Eczema compromises the skin barrier, which puts patients at an increased risk for developing infections. Skin infections with bacteria, fungi and viruses, can then trigger or aggravate the eczema by stimulating the immune system to cause inflammation.
Bacterial Infection
Staphylococcus aureus is the major pathogen in eczema, found on the skin of most patients (up to 90 percent). In contrast, less than 5 percent of patients without eczema have S. aureus on their skin. Honey-colored crusting, extensive serous weeping, folliculitis and pyoderma indicate bacterial infection usually secondary to S. aureus in patients with atopic dermatitis.
In patients with an acute exacerbation of atopic dermatitis due to S. aureus infection, antistaphylococcal antibiotics are helpful in regaining control of the skin disease. Topical mupirocin or fusidic acid offers some utility in the treatment of localized impetiginized lesions.
In patients with extensive superinfection with sensitive S. aureus strains, a course of systemic antibiotics such as erythromycin and the newer macrolide antibiotics (azithromycin and clarithromycin) is usually beneficial. However, for macrolide-resistant S. aureus, a penicillinase-resistant penicillin (dicloxacillin, oxacillin, or cloxacillin) or first-generation cephalosporins are preferred.
Due to the increased risk of bacterial antibiotic resistance accompanying frequent use of antibiotics, it is important to combine antimicrobial therapy with effective anti-inflammatory therapy. In selected patients, phototherapy may be useful in reducing bacterial load and gaining control of skin inflammation.

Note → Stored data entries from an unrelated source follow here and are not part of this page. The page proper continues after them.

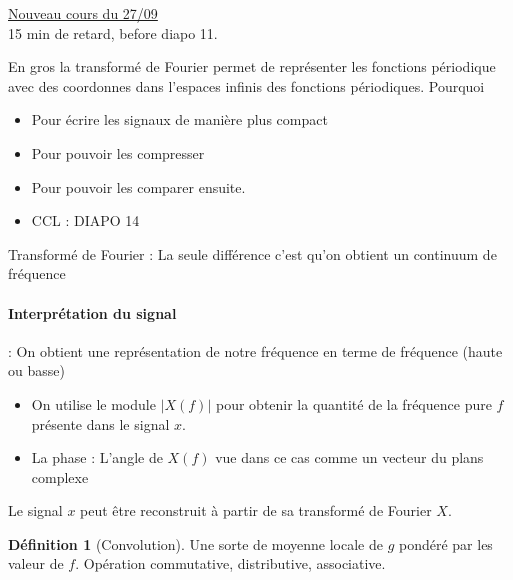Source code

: \documentclass{article}
\theoremstyle{plain}%
\theoremstyle{definition}
\newtheorem{defn}{Définition}[section]
\theoremstyle{remark}
\begin{document}
\underline{Nouveau cours du 27/09} \\
15 min de retard, before diapo 11. 

En gros la transformé de Fourier permet de représenter les fonctions périodique avec des coordonnes dans l'espaces infinis des fonctions périodiques. Pourquoi \begin{itemize}
    \item Pour écrire les signaux de manière plus compact
    \item Pour pouvoir les compresser
    \item Pour pouvoir les comparer ensuite. 
    \item CCL : DIAPO 14 
\end{itemize}

Transformé de Fourier : La seule différence c'est qu'on obtient un continuum de fréquence 

\paragraph*{Interprétation du signal} : On obtient une représentation de notre fréquence en terme de fréquence (haute ou basse)\begin{itemize}
    \item On utilise le module $ \left| X(f) \right|  $ pour obtenir la quantité de la fréquence pure $ f $ présente dans le signal $ x $.
    \item La phase : L'angle de $ X(f) $ vue dans ce cas comme un vecteur du plans complexe
\end{itemize}
Le signal $ x $ peut être reconstruit à partir de sa transformé de Fourier $ X $. 

\begin{defn}[Convolution]
    Une sorte de moyenne locale de $ g $ pondéré par les valeur de $ f $. Opération commutative, distributive, associative.
\end{defn}
\end{document}
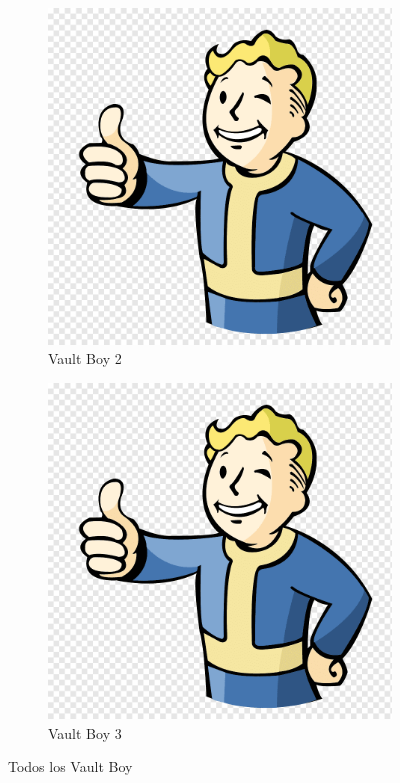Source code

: \documentclass[%
    school=etsisi,%
    type=pfg,%
    degree=61CI,%
]{upm-report}
\begin{document}
\begin{figure}
\begin{subfigure}{.3\textwidth}
		\includegraphics[width=\textwidth]{figures/vault-boy.png}
		\caption{Vault Boy 2}
	\end{subfigure}
    \hfill
	\begin{subfigure}{.3\textwidth}
		\includegraphics[width=\textwidth]{figures/vault-boy.png}
		\caption{Vault Boy 3}
	\end{subfigure}
	\caption{\label{fig:subfigures}Todos los Vault Boy}
\end{figure}
\end{document}
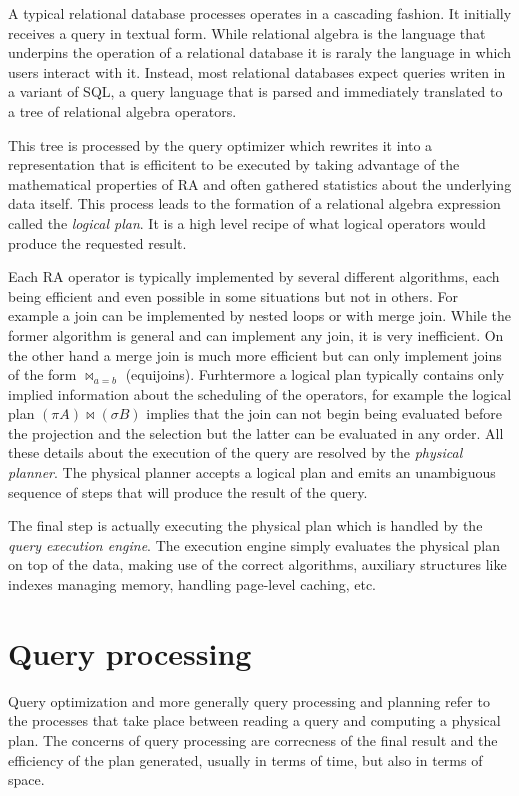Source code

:A typical relational database processes operates in a cascading
fashion. It initially receives a query in textual form. While
relational algebra is the language that underpins the operation of a
relational database it is raraly the language in which users interact
with it. Instead, most relational databases expect queries writen in a
variant of SQL, a query language that is parsed and immediately
translated to a tree of relational algebra operators.

This tree is processed by the query optimizer which rewrites it into a
representation that is efficitent to be executed by taking advantage
of the mathematical properties of RA and often gathered statistics
about the underlying data itself. This process leads to the formation
of a relational algebra expression called the \emph{logical plan}. It is a
high level recipe of what logical operators would produce the
requested result.


Each RA operator is typically implemented by several different
algorithms, each being efficient and even possible in some situations
but not in others. For example a join can be implemented by nested
loops or with merge join.  While the former algorithm is general and
can implement any join, it is very inefficient. On the other hand a
merge join is much more efficient but can only implement joins of the
form \(\Join_{a=b}\) (equijoins). Furhtermore a logical plan typically
contains only implied information about the scheduling of the
operators, for example the logical plan \((\pi A) \Join (\sigma B)\)
implies that the join can not begin being evaluated before the
projection and the selection but the latter can be evaluated in any
order. All these details about the execution of the query are resolved
by the \emph{physical planner}. The physical planner accepts a logical
plan and emits an unambiguous sequence of steps that will produce the
result of the query.

The final step is actually executing the physical plan which is
handled by the \emph{query execution engine}. The execution engine simply
evaluates the physical plan on top of the data, making use of the
correct algorithms, auxiliary structures like indexes managing memory,
handling page-level caching, etc.

\section{Query processing}
\label{sec:org1ddf14b}

Query optimization and more generally query processing and planning
refer to the processes that take place between reading a query and
computing a physical plan. The concerns of query processing are
correcness of the final result and the efficiency of the plan
generated, usually in terms of time, but also in terms of space.

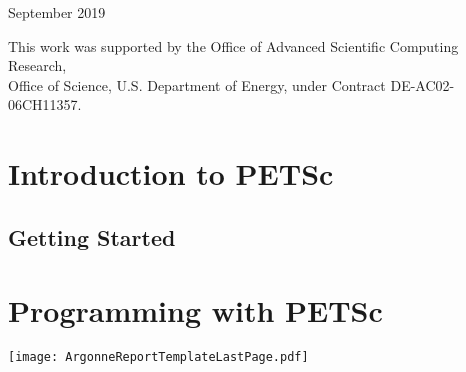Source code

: \vspace*{30pt}
\noindent September 2019

\vspace*{20pt}
\noindent This work was supported by the Office of Advanced Scientific Computing Research, \\
Office of Science, U.S. Department of Energy, under Contract DE-AC02-06CH11357.


\cleardoublepage
\pagestyle{fancy}
\vspace{1in}
\date{\today}



\cleardoublepage



\medskip \medskip



\cleardoublepage
\label{tableofcontents}
\tableofcontents

\cleardoublepage
\part{Introduction to PETSc}
\label{part_intro}
\cleardoublepage
\chapter{Getting Started}


\cleardoublepage
\part{Programming with PETSc}
\label{part_usage}


\cleardoublepage




\cleardoublepage

\addtocounter{chapter}{1}
\label{sec:bib}


\pagestyle{empty}
\centerline{\texttt{[image: ArgonneReportTemplateLastPage.pdf]}}
\restoregeometry



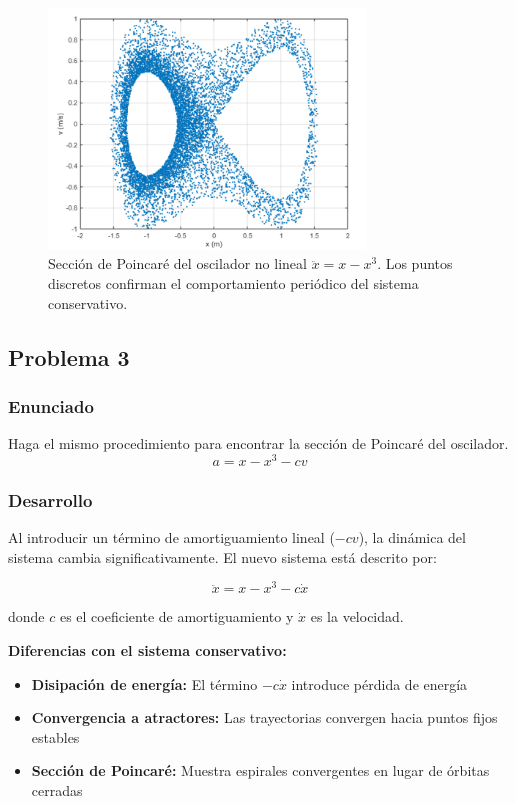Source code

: \documentclass[a4paper,12pt]{article}
\theoremstyle{mytheor}
\begin{document}
\begin{figure}[H]
    \centering
    \includegraphics[width=0.75\textwidth]{g9.png}
    \caption{Sección de Poincaré del oscilador no lineal $\ddot{x} = x - x^3$. Los puntos discretos confirman el comportamiento periódico del sistema conservativo.}
    \label{fig:seccion_poincare_oscilador} 
\end{figure}




\subsection{Problema 3}
\subsubsection{Enunciado}
 Haga el mismo procedimiento para encontrar la sección de Poincaré del oscilador.
\begin{equation}
a = x - x^3 - cv
\end{equation}
\subsubsection{Desarrollo}

Al introducir un término de amortiguamiento lineal ($-cv$), la dinámica del sistema cambia significativamente. El nuevo sistema está descrito por:

\begin{equation}
\ddot{x} = x - x^3 - c\dot{x}
\end{equation}

donde $c$ es el coeficiente de amortiguamiento y $\dot{x}$ es la velocidad.

\textbf{Diferencias con el sistema conservativo:}
\begin{itemize}
    \item \textbf{Disipación de energía:} El término $-c\dot{x}$ introduce pérdida de energía
    \item \textbf{Convergencia a atractores:} Las trayectorias convergen hacia puntos fijos estables
    \item \textbf{Sección de Poincaré:} Muestra espirales convergentes en lugar de órbitas cerradas
\end{itemize}
\end{document}
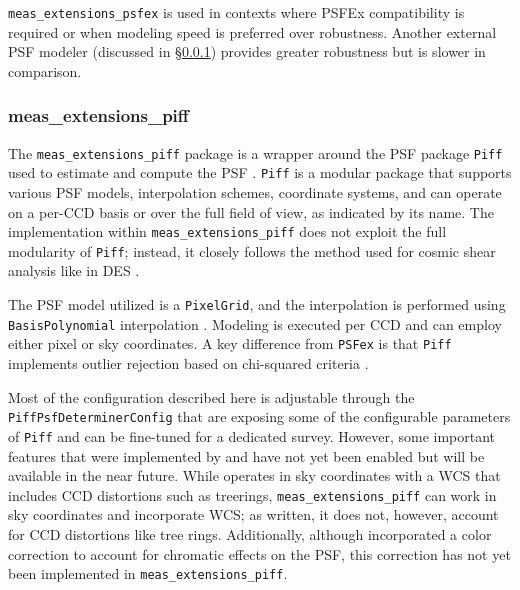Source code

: \texttt{meas\_extensions\_psfex} is used in contexts where PSFEx compatibility is required or when modeling speed is preferred over robustness.
Another external PSF modeler (discussed in \S\ref{sec:meas_extensions_piff}) provides greater robustness but is slower in comparison.

\subsubsection{meas\_extensions\_piff}
\label{sec:meas_extensions_piff}

The \texttt{meas\_extensions\_piff} package is a wrapper around the PSF package \texttt{Piff} used to estimate and compute the PSF \citep{2021ascl.soft02024J,2021MNRAS.501.1282J}.
\texttt{Piff} is a modular package that supports various PSF models, interpolation schemes, coordinate systems, and can operate on
a per-CCD basis or over the full field of view, as indicated by its name.
The implementation within  \texttt{meas\_extensions\_piff} does not exploit the full modularity of \texttt{Piff}; instead, it closely follows the method used for cosmic shear analysis like in DES \citep{2021MNRAS.501.1282J,2025OJAp....8E..26S}.

The PSF model utilized is a \texttt{PixelGrid}, and the interpolation is performed using \texttt{BasisPolynomial} interpolation \citep{2021MNRAS.501.1282J}.
Modeling is executed per CCD and can employ either pixel or sky coordinates.
A key difference from \texttt{PSFex} is that  \texttt{Piff} implements outlier rejection based on chi-squared criteria \citep[see][for more details]{2021MNRAS.501.1282J}.

Most of the configuration described here is adjustable through the \texttt{PiffPsfDeterminerConfig} that are exposing some of the configurable parameters of \texttt{Piff} and can be fine-tuned for a dedicated survey.
However, some important features that were implemented by \citet{2021MNRAS.501.1282J} and \citet{2025OJAp....8E..26S} have not yet been enabled but will be available in the near future.
While \citet{2021MNRAS.501.1282J} operates in sky coordinates with a WCS that includes CCD distortions such as treerings,  \texttt{meas\_extensions\_piff} can work in sky coordinates and incorporate WCS; as written, it does not, however, account for CCD distortions like tree rings.
Additionally, although \citet{2025OJAp....8E..26S} incorporated a color correction to account for chromatic effects on the PSF, this correction has not yet been implemented in  \texttt{meas\_extensions\_piff}.
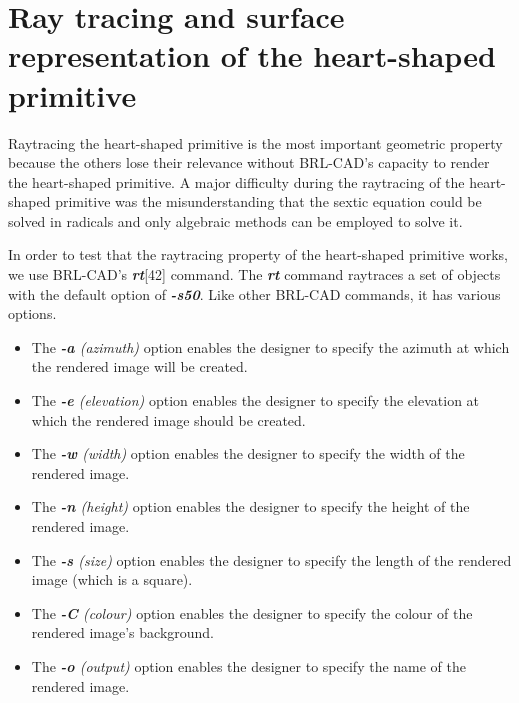 

\section{Ray tracing and surface representation of the heart-­shaped primitive}

\hspace{30} Ray­tracing   the   heart­-shaped   primitive   is   the   most   important   geometric  
property   because   the   others   lose their relevance without   BRL­-CAD's   capacity   to   render  
the   heart­-shaped   primitive.   A   major   difficulty   during   the   raytracing   of   the  
heart­-shaped   primitive   was   the   misunderstanding   that   the   sextic   equation   could  
be solved in radicals and only algebraic methods can be employed to solve it.  

\hspace{30} In   order   to   test   that   the   ray­tracing   property   of   the   heart­-shaped   primitive  
works, we use BRL-­CAD's \textit{\textbf{rt}}[42] command. The \textit{\textbf{rt}} command ray­traces a set
 of objects with the default option of \textit{\textbf{-­s50}}. Like other BRL­-CAD commands, it has various options.

\begin{itemize}
\item The \textit{\textbf{-a} (azimuth)} option enables the designer to specify the azimuth at which the rendered image will be created.  
\item The \textit{\textbf{-­e} (elevation)} option enables the designer to specify the elevation at which the rendered image should be created.  
\item The \textit{\textbf{-w} (width)} option enables the designer to specify the width of the rendered image.  
\item The \textit{\textbf{-­n} (height)} option enables the designer to specify the height of the rendered image.  
\item The \textit{\textbf{-­s} (size)} option enables the designer to specify the length of the rendered image (which is a square).  
\item The \textit{\textbf{-­C} (colour)} option enables the designer to specify the colour of the rendered image's background.  
\item The \textit{\textbf{-­o} (output)} option enables the designer to specify the name of the rendered image.
\end{itemize}

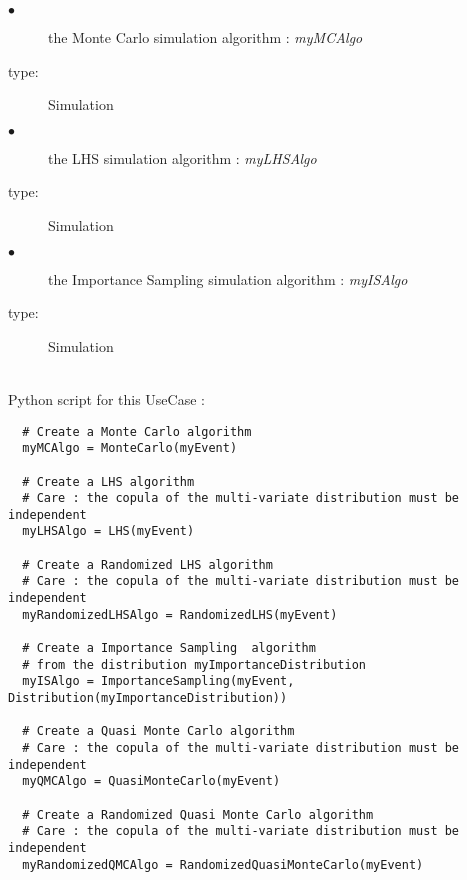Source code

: {
  \begin{description}
  \item[$\bullet$] the Monte Carlo simulation algorithm : {\itshape myMCAlgo}
  \item[type:] Simulation
  \item[$\bullet$] the LHS simulation algorithm : {\itshape myLHSAlgo}
  \item[type:] Simulation
  \item[$\bullet$] the Importance Sampling simulation algorithm : {\itshape myISAlgo}
  \item[type:] Simulation
  \end{description}
}

\textspace\\
Python  script for this UseCase :

\begin{lstlisting}
  # Create a Monte Carlo algorithm
  myMCAlgo = MonteCarlo(myEvent)

  # Create a LHS algorithm
  # Care : the copula of the multi-variate distribution must be independent
  myLHSAlgo = LHS(myEvent)

  # Create a Randomized LHS algorithm
  # Care : the copula of the multi-variate distribution must be independent
  myRandomizedLHSAlgo = RandomizedLHS(myEvent)

  # Create a Importance Sampling  algorithm
  # from the distribution myImportanceDistribution
  myISAlgo = ImportanceSampling(myEvent, Distribution(myImportanceDistribution))

  # Create a Quasi Monte Carlo algorithm
  # Care : the copula of the multi-variate distribution must be independent
  myQMCAlgo = QuasiMonteCarlo(myEvent)

  # Create a Randomized Quasi Monte Carlo algorithm
  # Care : the copula of the multi-variate distribution must be independent
  myRandomizedQMCAlgo = RandomizedQuasiMonteCarlo(myEvent)

\end{lstlisting}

Bleach baths can reduce staph infections on the skin. Read these instructions on how to make one. Alternative treatments may include certain types of body washes that are better-suited for adolescents.
Viral Infections
Individuals with eczema have an increased propensity toward severe viral skin infections, especially with Herpes simplex virus, which can result in eczema herpeticum, also known as Kaposi’s varicelliform eruption. After an incubation period of 5 to 12 days, a crop of itchy, vesiculopustular lesions erupts in a disseminated pattern. The lesions later umbilicate, may form punched-out erosions, and often become hemorrhagic and crusted. Skin lesions that match this description and fail to respond to oral antibiotics should initiate a search for herpes simplex. Antiviral treatment for cutaneous herpes simplex infections is of critical importance in the patient with widespread eczema, as it may become life-threatening.
Molluscum contagiosum, a poxvirus infection, and warts can cause significant problems. The viral manifestations of atopic dermatitis recently attracted much worldwide attention because smallpox vaccination of these patients or even exposure to vaccinated individuals may cause a severe widespread skin rash called eczema vaccinatum, similar in appearance to eczema herpeticum. The mechanisms underlying this propensity for viral infections in patients with atopic dermatitis likely relates to defects in innate and adaptive immune responses.
Fungal Infections
Patients with eczema have an increased prevalence of fungal infections. Malassezia furfur (Pityrosporum ovale), a lipophilic yeast commonly present in the seborrheic areas of the skin such as the scalp, face and neck may play a role.
M. furfur is most frequently found in patients with head and neck dermatitis. Reports indicate that M. furfur as well as other fungal skin infections improve following treatment with anti-fungal agents. Other fungi, including Candida albicans, have been implicated in atopic dermatitis, but the data supporting their role is unproven.